* **Trabalho a fazer**: Filtre o material e copie cada linha que contém a palavra "area".

━━━

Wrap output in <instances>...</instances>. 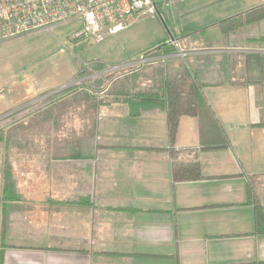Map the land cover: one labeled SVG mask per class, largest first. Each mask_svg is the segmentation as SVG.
<instances>
[{
    "label": "crops",
    "instance_id": "crops-1",
    "mask_svg": "<svg viewBox=\"0 0 264 264\" xmlns=\"http://www.w3.org/2000/svg\"><path fill=\"white\" fill-rule=\"evenodd\" d=\"M208 41L185 55L221 61L224 82L202 88L215 121L181 115L169 137L152 68L162 56L96 92L94 72L75 75L92 96L60 105L58 127L45 109L18 120L30 124L3 167L0 264H264V80L246 67L264 56V18ZM173 160L197 161L200 176L174 180Z\"/></svg>",
    "mask_w": 264,
    "mask_h": 264
},
{
    "label": "rangeland",
    "instance_id": "rangeland-1",
    "mask_svg": "<svg viewBox=\"0 0 264 264\" xmlns=\"http://www.w3.org/2000/svg\"><path fill=\"white\" fill-rule=\"evenodd\" d=\"M258 1L165 0L159 13L143 12L137 17H128L115 31L104 28L94 36L75 38L74 32L80 28V21L72 20L50 29L30 31L2 40L0 113L30 105L28 103L53 94L54 90L58 92L78 86L73 78L84 61L97 59L118 69L141 68L144 63L139 60L144 54L172 38L178 40L177 44L182 49H204L209 39L220 35L218 21L253 7ZM53 127H58V124ZM14 149L11 147L4 153L1 146V153L5 154L3 167L11 162L10 154ZM3 167L1 163L0 185Z\"/></svg>",
    "mask_w": 264,
    "mask_h": 264
},
{
    "label": "trees",
    "instance_id": "trees-1",
    "mask_svg": "<svg viewBox=\"0 0 264 264\" xmlns=\"http://www.w3.org/2000/svg\"><path fill=\"white\" fill-rule=\"evenodd\" d=\"M264 18V4L253 7L243 13L233 15L218 21L216 24L220 30V34H226L236 31L244 24L256 22ZM165 40L159 44L156 48L144 54L145 57H163L156 61L154 60L152 65L155 76L160 81V92L162 93L164 100V108L167 117V128L169 137H173L176 132L178 120L181 115L197 116L201 123H205L208 120L215 121L212 111L206 101L202 88L204 86H216L224 82L225 73L222 77L220 75L219 63L220 59L216 55L207 53L193 54L192 56H177L178 49L175 46L169 45ZM179 49L181 47H178ZM182 49V48H181ZM180 49V50H181ZM189 48L182 49V52H190ZM152 63V62H151ZM149 62H145L142 66L148 65ZM86 65V66H84ZM247 67V80L248 81H260L264 80V56L248 55L246 59ZM107 64L100 62L99 60L85 61L81 63L76 74V79L86 76L92 72L110 69ZM133 69V66L128 70ZM127 70L113 69L102 76H95L91 80V85H99L102 79H109L114 74H122ZM88 82V81H87ZM89 83V82H88ZM77 85L66 87L54 92L41 100L34 102L30 105L11 112L15 108L8 109L0 113V167L4 164L3 155L4 151L11 147L17 148L18 143L21 144V134L24 136V145L27 146L26 135L29 130V124L27 120L23 123H19L23 117L28 116L35 112V110L45 109L44 115L49 118L51 126H55L53 120L50 117H58L60 105L66 107L72 101L76 99H83V97L92 96L85 89H80L81 83ZM80 84V85H79ZM85 85V84H84ZM95 91L98 88L90 87ZM151 96H158V92H153ZM66 97V99H65ZM63 107V111H64ZM68 114H74V106L67 108L65 111ZM11 112V113H9ZM9 113V114H7ZM7 114V115H5ZM45 118V119H46ZM44 119V117H43ZM93 122V121H92ZM58 124V123H57ZM36 132H40L43 129V124L40 128H37ZM50 128V127H49ZM16 133H12V131ZM34 130V129H33ZM53 130V129H52ZM31 131V130H30ZM94 137V126H91V133L88 137ZM15 142V143H14ZM18 142V143H17ZM17 143V144H16ZM228 141L225 136H222L220 142L216 144L218 147L227 146ZM1 146L3 147V154L1 153ZM24 146V147H25ZM173 153V150H171ZM2 157V161H1ZM6 168V163H5ZM172 176L174 180H192L200 176L199 164L197 161H172ZM257 223L261 222L260 217H264L262 209L258 204L255 205Z\"/></svg>",
    "mask_w": 264,
    "mask_h": 264
},
{
    "label": "built area",
    "instance_id": "built-area-1",
    "mask_svg": "<svg viewBox=\"0 0 264 264\" xmlns=\"http://www.w3.org/2000/svg\"><path fill=\"white\" fill-rule=\"evenodd\" d=\"M165 0H0V41L11 39L30 31L50 29L72 20L80 21L75 38L94 36L104 28L115 31L131 16L143 12L159 13ZM167 42V41H166ZM169 45L178 49L177 56H184L177 41ZM154 58L142 56L140 63ZM117 69L115 67L110 70ZM100 76L94 72L92 77ZM76 83H79L78 81ZM93 88H96L93 86Z\"/></svg>",
    "mask_w": 264,
    "mask_h": 264
},
{
    "label": "water",
    "instance_id": "water-1",
    "mask_svg": "<svg viewBox=\"0 0 264 264\" xmlns=\"http://www.w3.org/2000/svg\"><path fill=\"white\" fill-rule=\"evenodd\" d=\"M53 92H56V90L52 91V93H53ZM7 114H8V113H7ZM7 114H5V115H7Z\"/></svg>",
    "mask_w": 264,
    "mask_h": 264
}]
</instances>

━━━

* **Resposta resolvida**:
    "label": "built area",
    "instance_id": "built-area-1",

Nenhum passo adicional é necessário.